Re: MD MOQ and solipsism

From: Platt Holden (pholden@sc.rr.com)
Date: Sun Feb 10 2002 - 17:29:16 GMT


Hi Marco:

To continue commenting on your post of Feb 8:

> Up to now, I think I've explained Pirsig's point. Then, let me go on saying
> why, IMO, rationality is not about freeing intellect from society. Platt
> evoked "totalitarian society". In the same chapters Pirsig clearly says
> that Nazism and Fascism have been social reaction to intellectual freedom.
>
> (ch. 22)
>
> «This [society vs. intellect] conflict explains the driving force behind
> Hitler not as an insane search for power but as an all-consuming
> glorification of social authority an hatred of intellectualism»
>
> So, a consideration. For what I know, Germans have been very logic and
> rational inventing V2 rockets, jet airplanes, "enigma" code, color films
> and other technological things. And also organizing extermination camps.
> And wasn't Heisenberg a honored scientist in Germany during those times?
> So, how do we classify this utilization of rationality that was completely
> subjugated by 3rd level?

We classify this utilization of rationality by Fascism as a case where
society, in conflict with intellect, won the battle. How? By appealing to
patriotism or at the point of gun or both. And this war (not a game) is
still going on today between the countries who believe in defending the
intellectual rights of free speech, assembly, travel, etc. against those
who would impose by terrorist acts the social authority of
fundamentalist Islam as practiced in pre-war Afghanistan.
━━━━━━━━━━━━━━━━
**Tasks for this exercise**
1. Answer from the post on MOQ and solipsism:
(a) Which chapter number appears with the quotation about Hitler?
(b) Which scientist does Marco ask about as honored in Germany?
(c) According to the reply, by what means did society win its battle with intellect?
2. Reproduce the post on MOQ and solipsism between "To continue commenting" and "to intellectual freedom.", inclusive, with no changes.
The records have no connection to the post.
━━━━━━━━━━━━━━━━
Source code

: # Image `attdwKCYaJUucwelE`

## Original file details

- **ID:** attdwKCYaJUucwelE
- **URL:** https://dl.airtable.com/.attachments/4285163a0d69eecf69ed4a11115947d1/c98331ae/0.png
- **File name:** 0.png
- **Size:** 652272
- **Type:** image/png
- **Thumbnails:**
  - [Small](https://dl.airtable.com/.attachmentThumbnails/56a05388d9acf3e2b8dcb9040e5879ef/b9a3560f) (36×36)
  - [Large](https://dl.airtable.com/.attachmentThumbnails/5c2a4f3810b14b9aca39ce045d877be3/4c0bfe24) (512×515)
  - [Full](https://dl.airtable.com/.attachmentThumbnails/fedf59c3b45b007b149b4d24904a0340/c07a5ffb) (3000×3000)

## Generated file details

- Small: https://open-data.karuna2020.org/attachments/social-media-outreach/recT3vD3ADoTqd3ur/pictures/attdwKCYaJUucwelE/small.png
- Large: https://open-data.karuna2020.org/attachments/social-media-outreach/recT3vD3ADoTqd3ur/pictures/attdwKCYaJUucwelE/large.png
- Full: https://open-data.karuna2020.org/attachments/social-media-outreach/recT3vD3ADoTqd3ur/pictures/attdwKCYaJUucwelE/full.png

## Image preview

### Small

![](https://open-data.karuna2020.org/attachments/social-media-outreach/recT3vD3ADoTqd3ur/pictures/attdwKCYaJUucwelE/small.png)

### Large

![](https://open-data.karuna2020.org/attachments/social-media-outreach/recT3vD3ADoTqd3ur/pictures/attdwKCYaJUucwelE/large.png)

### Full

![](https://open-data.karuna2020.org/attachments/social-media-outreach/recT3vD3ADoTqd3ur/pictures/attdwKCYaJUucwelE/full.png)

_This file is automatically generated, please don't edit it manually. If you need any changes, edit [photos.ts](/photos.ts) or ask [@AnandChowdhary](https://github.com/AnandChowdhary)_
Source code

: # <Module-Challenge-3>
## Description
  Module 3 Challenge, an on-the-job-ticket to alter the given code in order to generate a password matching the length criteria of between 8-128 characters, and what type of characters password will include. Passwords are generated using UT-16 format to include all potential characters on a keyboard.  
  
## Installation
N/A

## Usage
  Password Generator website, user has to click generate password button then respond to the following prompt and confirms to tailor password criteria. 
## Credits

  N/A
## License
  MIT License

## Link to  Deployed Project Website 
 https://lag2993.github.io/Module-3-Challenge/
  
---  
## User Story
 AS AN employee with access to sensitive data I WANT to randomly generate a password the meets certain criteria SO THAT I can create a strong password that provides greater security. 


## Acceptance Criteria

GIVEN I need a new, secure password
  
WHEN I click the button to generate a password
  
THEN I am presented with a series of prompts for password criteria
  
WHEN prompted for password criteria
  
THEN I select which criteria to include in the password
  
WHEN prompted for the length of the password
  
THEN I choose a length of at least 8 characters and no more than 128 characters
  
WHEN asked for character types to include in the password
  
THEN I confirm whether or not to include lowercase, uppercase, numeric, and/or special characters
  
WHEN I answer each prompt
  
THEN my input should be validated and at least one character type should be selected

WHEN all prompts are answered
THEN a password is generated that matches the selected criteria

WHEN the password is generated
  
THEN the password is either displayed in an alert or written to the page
━━━━━━━━━━━━━━━━
**Numbered responses**
1.
(a) Chapter 22.
(b) Heisenberg.
(c) By appealing to patriotism, at the point of a gun, or both.

2.
To continue commenting on your post of Feb 8:

> Up to now, I think I've explained Pirsig's point. Then, let me go on saying
> why, IMO, rationality is not about freeing intellect from society. Platt
> evoked "totalitarian society". In the same chapters Pirsig clearly says
> that Nazism and Fascism have been social reaction to intellectual freedom.